## What the exercise asks
Pick out every line below that contains the string "This", matching uppercase and lowercase exactly.

## Extracted records

____

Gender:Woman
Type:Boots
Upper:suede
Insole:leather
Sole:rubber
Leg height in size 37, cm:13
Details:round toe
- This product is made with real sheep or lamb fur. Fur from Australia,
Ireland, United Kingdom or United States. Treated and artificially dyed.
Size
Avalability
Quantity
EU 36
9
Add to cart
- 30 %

____

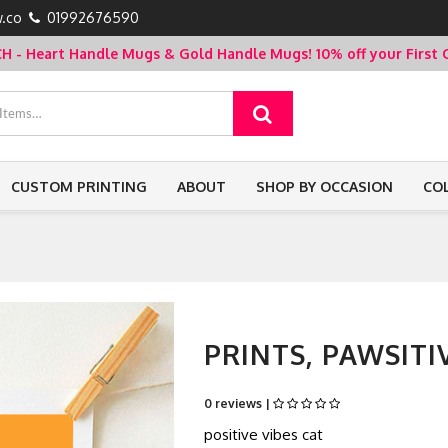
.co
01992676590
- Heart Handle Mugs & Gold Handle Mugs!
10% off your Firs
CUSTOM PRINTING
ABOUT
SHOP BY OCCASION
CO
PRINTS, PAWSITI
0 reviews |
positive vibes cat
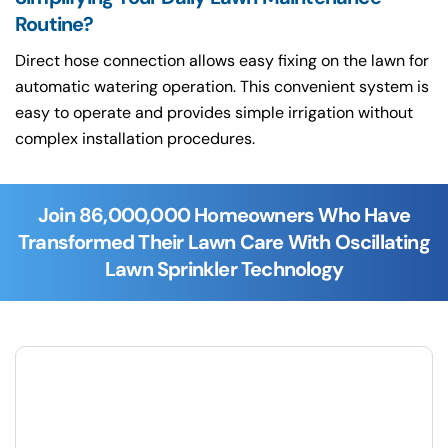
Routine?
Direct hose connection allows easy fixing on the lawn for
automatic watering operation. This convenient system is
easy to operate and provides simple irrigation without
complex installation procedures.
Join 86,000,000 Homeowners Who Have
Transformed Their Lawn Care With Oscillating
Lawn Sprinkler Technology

____

## Completed task
- This product is made with real sheep or lamb fur. Fur from Australia,
automatic watering operation. This convenient system is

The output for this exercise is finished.